Statue of suffragette Emmeline Pankhurst is being unveiled in her home city of Manchester

A maquette of Hazel Reeves' Rise Up Women Credit: Sue Anders Photography

A statue of suffragette Emmeline Pankhurst is being unveiled in her home city of Manchester.

Exactly 100 years since the first women in the UK voted in a general election, it will be the first statue of a woman unveiled in the city since Queen Victoria's in Piccadilly Gardens in 1901.

Emmeline Pankhurst was selected as the public's chosen female icon to be immortalised as a statue from a long list of 20 inspiring Mancunian females.

As well as voting for Emmeline, the public also voted for Hazel Reeves' Rise Up, Women as the winning design from a short list of six maquettes.

The unveiling is the culmination of the Our Emmeline campaign which was launched in 2014 to celebrate the significant contribution of women to Manchester.
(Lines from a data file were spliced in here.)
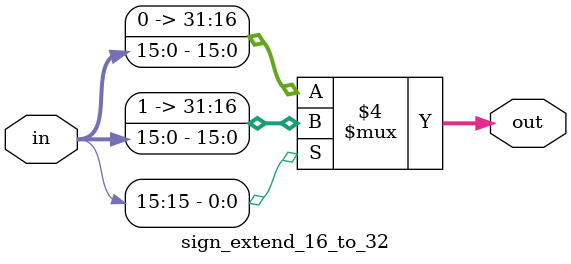
<source format=v>
`timescale 1ns / 1ps


module sign_extend_16_to_32 (in,out);
    input [15:0] in;
    output reg [31:0] out;

always @(*) begin
    if(in[15] == 0) // msb == 1
        out={16'h0000,in};
    else
        out={16'hffff,in};
end

endmodule

</source>
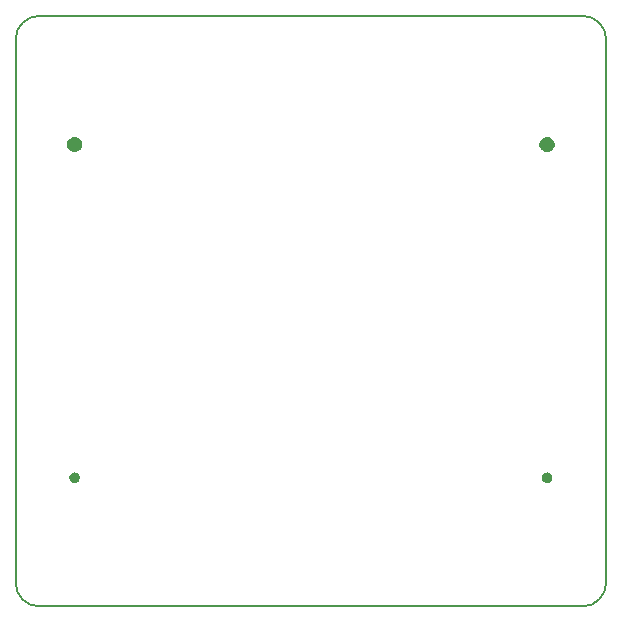
<source format=gbr>
%TF.GenerationSoftware,KiCad,Pcbnew,8.0.1*%
%TF.CreationDate,2024-05-09T15:37:21+08:00*%
%TF.ProjectId,ProDocument_ZYNQ7020_V1_2024-04-10,50726f44-6f63-4756-9d65-6e745f5a594e,rev?*%
%TF.SameCoordinates,Original*%
%TF.FileFunction,Profile,NP*%
%FSLAX46Y46*%
G04 Gerber Fmt 4.6, Leading zero omitted, Abs format (unit mm)*
G04 Created by KiCad (PCBNEW 8.0.1) date 2024-05-09 15:37:21*
%MOMM*%
%LPD*%
G01*
G04 APERTURE LIST*
%TA.AperFunction,Profile*%
%ADD10C,0.130000*%
%TD*%
%TA.AperFunction,Profile*%
%ADD11C,0.000000*%
%TD*%
G04 APERTURE END LIST*
D10*
X161779204Y-102310797D02*
G75*
G02*
X159779203Y-100310798I-4J1999997D01*
G01*
X209779204Y-100310798D02*
X209779204Y-54310797D01*
X161779204Y-52310798D02*
X207779204Y-52310798D01*
X209779204Y-100310798D02*
G75*
G02*
X207779204Y-102310804I-2000004J-2D01*
G01*
X207779204Y-52310798D02*
G75*
G02*
X209779202Y-54310797I-4J-2000002D01*
G01*
X207779204Y-102310797D02*
X161779204Y-102310797D01*
X159779204Y-54310797D02*
X159779204Y-100310798D01*
X159779204Y-54310797D02*
G75*
G02*
X161779204Y-52310804I1999996J-3D01*
G01*
D11*
%TA.AperFunction,Profile*%
%TO.C,CN1*%
G36*
X204905983Y-90979025D02*
G01*
X205022491Y-91032233D01*
X205119290Y-91116110D01*
X205188537Y-91223860D01*
X205224623Y-91346756D01*
X205224623Y-91474839D01*
X205188537Y-91597734D01*
X205119290Y-91705484D01*
X205022491Y-91789361D01*
X204905983Y-91842570D01*
X204779203Y-91860797D01*
X204652423Y-91842570D01*
X204535915Y-91789361D01*
X204439116Y-91705484D01*
X204369869Y-91597734D01*
X204333783Y-91474839D01*
X204333783Y-91346756D01*
X204369869Y-91223860D01*
X204439116Y-91116110D01*
X204535915Y-91032233D01*
X204652423Y-90979025D01*
X204779203Y-90960798D01*
X204905983Y-90979025D01*
G37*
%TD.AperFunction*%
%TA.AperFunction,Profile*%
G36*
X204934758Y-62579685D02*
G01*
X205081273Y-62635251D01*
X205210233Y-62724265D01*
X205314143Y-62841555D01*
X205386964Y-62980304D01*
X205424464Y-63132448D01*
X205424464Y-63289146D01*
X205386963Y-63441290D01*
X205314143Y-63580039D01*
X205210233Y-63697329D01*
X205081273Y-63786343D01*
X204934758Y-63841909D01*
X204779203Y-63860797D01*
X204623648Y-63841909D01*
X204477133Y-63786343D01*
X204348173Y-63697329D01*
X204244263Y-63580039D01*
X204171443Y-63441290D01*
X204133942Y-63289146D01*
X204133942Y-63132448D01*
X204171442Y-62980304D01*
X204244263Y-62841555D01*
X204348173Y-62724265D01*
X204477133Y-62635251D01*
X204623648Y-62579685D01*
X204779203Y-62560797D01*
X204934758Y-62579685D01*
G37*
%TD.AperFunction*%
%TA.AperFunction,Profile*%
%TO.C,CN2*%
G36*
X164905983Y-90979025D02*
G01*
X165022491Y-91032233D01*
X165119290Y-91116110D01*
X165188537Y-91223860D01*
X165224623Y-91346756D01*
X165224623Y-91474839D01*
X165188537Y-91597734D01*
X165119290Y-91705484D01*
X165022491Y-91789361D01*
X164905983Y-91842570D01*
X164779203Y-91860797D01*
X164652423Y-91842570D01*
X164535915Y-91789361D01*
X164439116Y-91705484D01*
X164369869Y-91597734D01*
X164333783Y-91474839D01*
X164333783Y-91346756D01*
X164369869Y-91223860D01*
X164439116Y-91116110D01*
X164535915Y-91032233D01*
X164652423Y-90979025D01*
X164779203Y-90960798D01*
X164905983Y-90979025D01*
G37*
%TD.AperFunction*%
%TA.AperFunction,Profile*%
G36*
X164934758Y-62579685D02*
G01*
X165081273Y-62635251D01*
X165210233Y-62724265D01*
X165314143Y-62841555D01*
X165386964Y-62980304D01*
X165424464Y-63132448D01*
X165424464Y-63289146D01*
X165386963Y-63441290D01*
X165314143Y-63580039D01*
X165210233Y-63697329D01*
X165081273Y-63786343D01*
X164934758Y-63841909D01*
X164779203Y-63860797D01*
X164623648Y-63841909D01*
X164477133Y-63786343D01*
X164348173Y-63697329D01*
X164244263Y-63580039D01*
X164171443Y-63441290D01*
X164133942Y-63289146D01*
X164133942Y-63132448D01*
X164171442Y-62980304D01*
X164244263Y-62841555D01*
X164348173Y-62724265D01*
X164477133Y-62635251D01*
X164623648Y-62579685D01*
X164779203Y-62560797D01*
X164934758Y-62579685D01*
G37*
%TD.AperFunction*%
%TD*%
M02*

</source>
Emmeline's great grand-daughter Helen Pankhurst had the vision this should be an occasion that sees people gather from across Greater Manchester to march to meet Our Emmeline.

Supporters will walk from the Pankhurst Centre, the former home of Emmeline Pankhurst and the birthplace of the suffragette movement, and also the People's History Museum to watch the unveiling in St Peter's Square at midday.

The statue shows the political campaigner stood on top of a chair to address people gathered to hear her words.

In Hazel Reeves' design, the meeting circle in which she is stood is symbolically orientated towards the former Free Trade Hall, where the first disruptive meetings of the suffragettes took place.